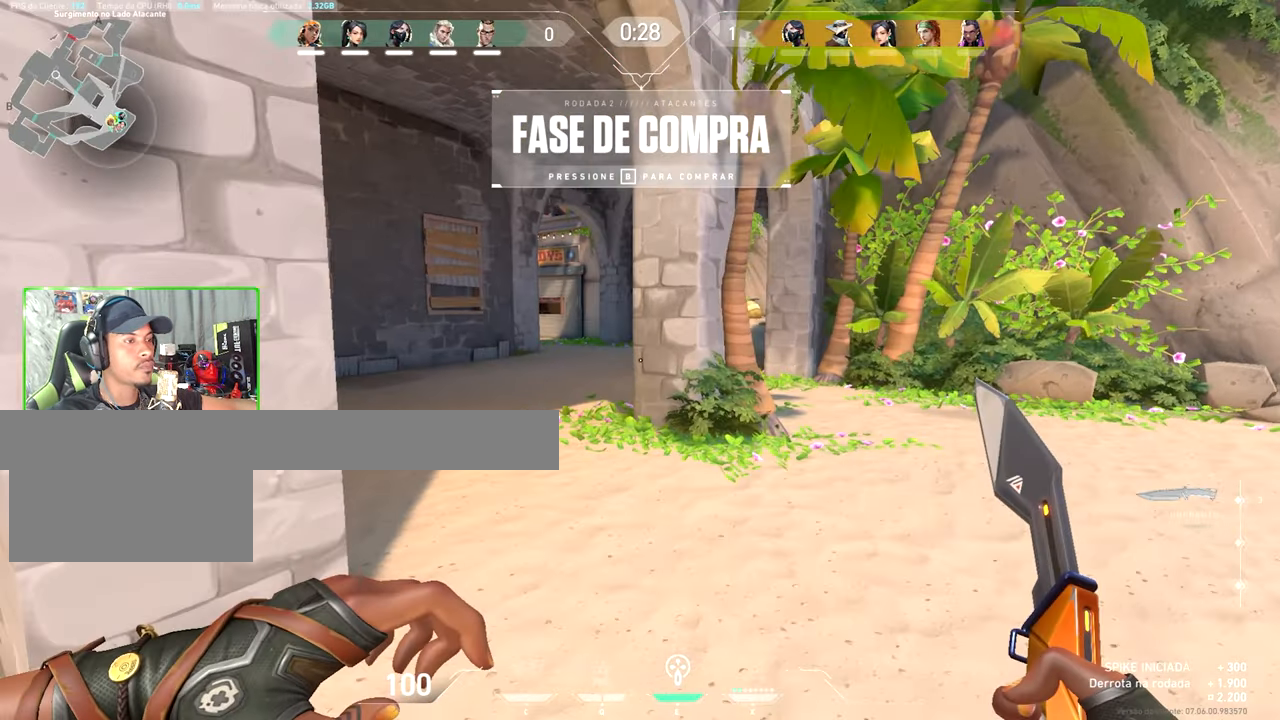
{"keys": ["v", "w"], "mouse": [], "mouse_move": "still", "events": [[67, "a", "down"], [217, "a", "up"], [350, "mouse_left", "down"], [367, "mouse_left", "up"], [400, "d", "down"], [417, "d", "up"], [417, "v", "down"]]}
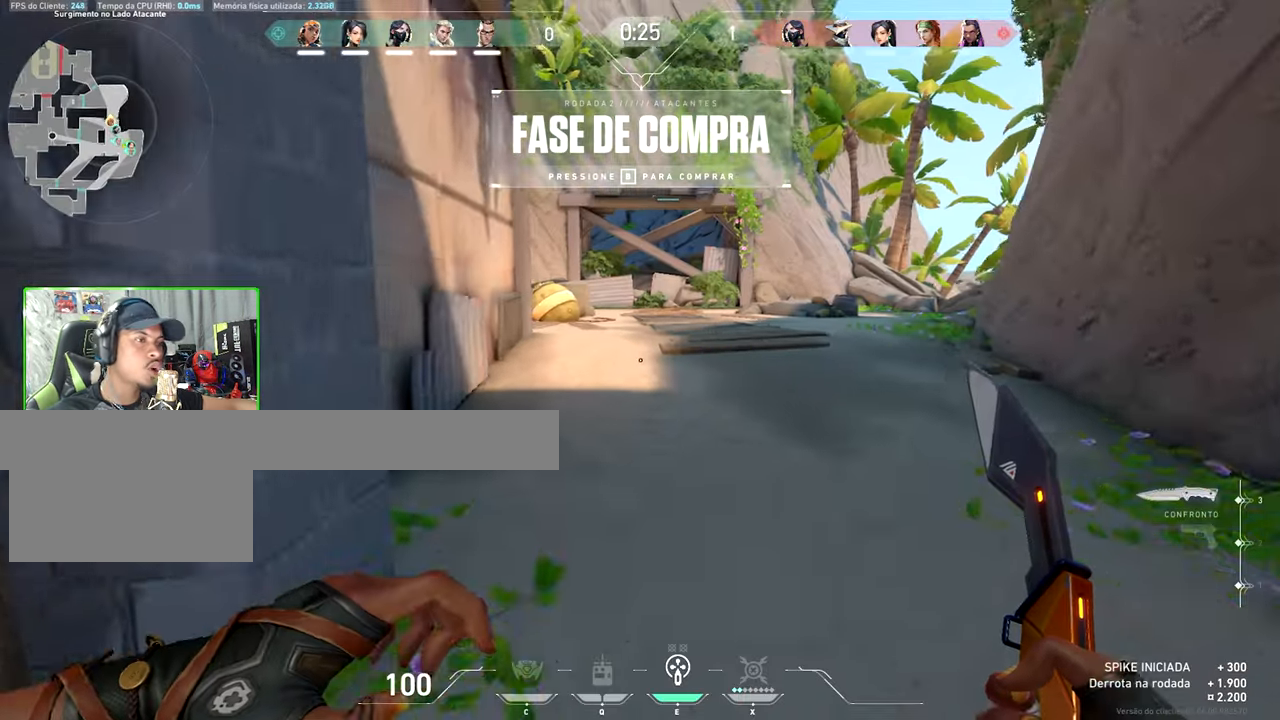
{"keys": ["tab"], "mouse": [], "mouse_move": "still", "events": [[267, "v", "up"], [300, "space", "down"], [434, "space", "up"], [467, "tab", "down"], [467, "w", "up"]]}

***

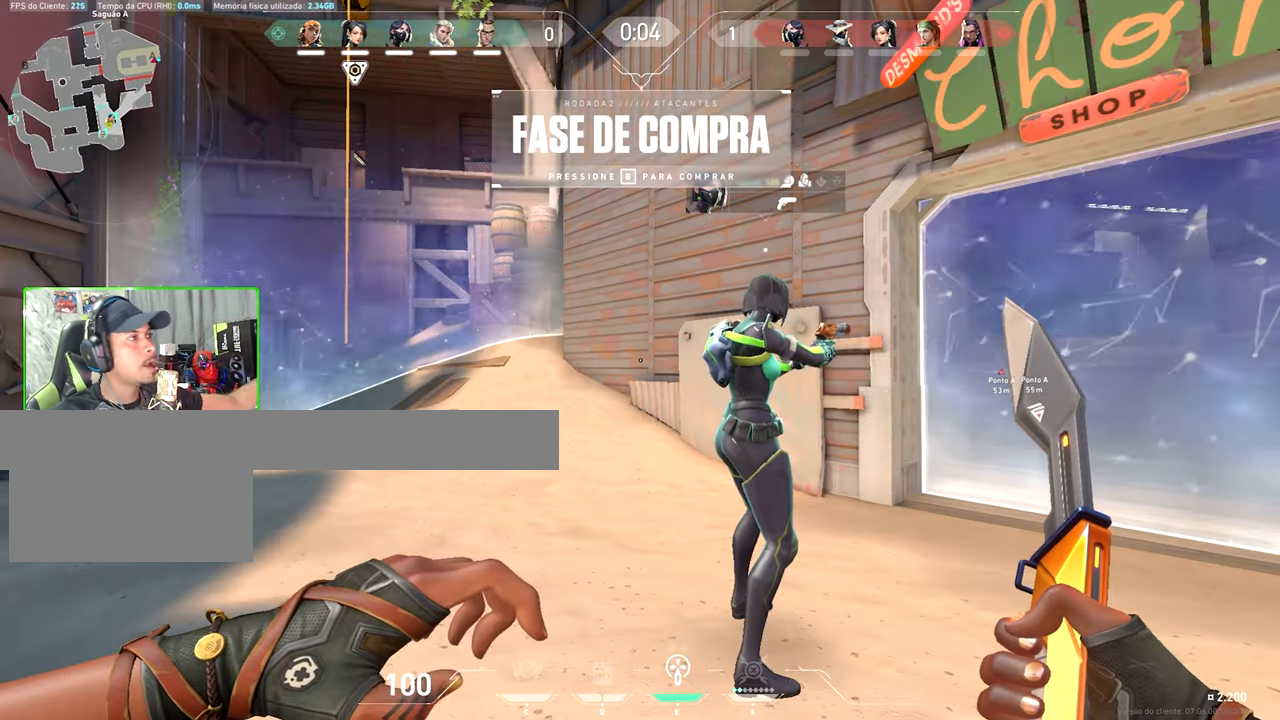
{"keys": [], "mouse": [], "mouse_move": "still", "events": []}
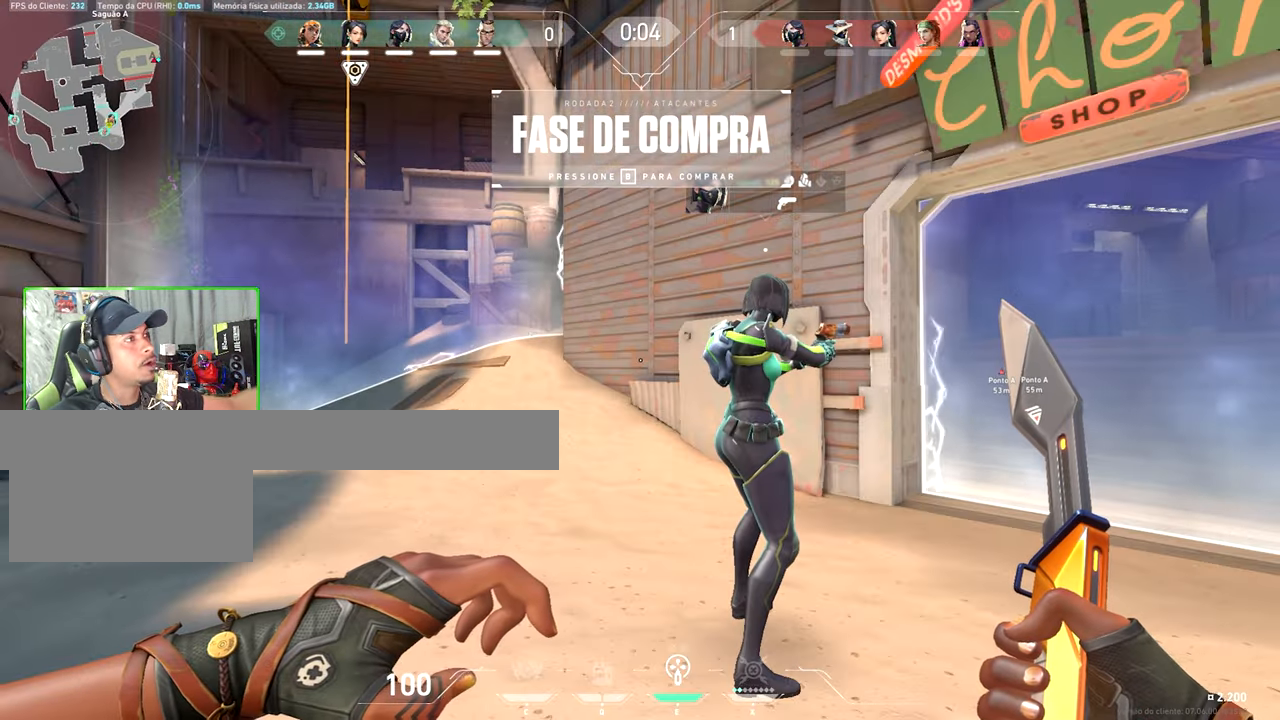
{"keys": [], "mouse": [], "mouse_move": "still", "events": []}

***

WORK TO BE COMPLETED
Over all the entries, say how many lines hold the string "down". The reply is the number alone.

SOLUTION TO THIS EXERCISE
2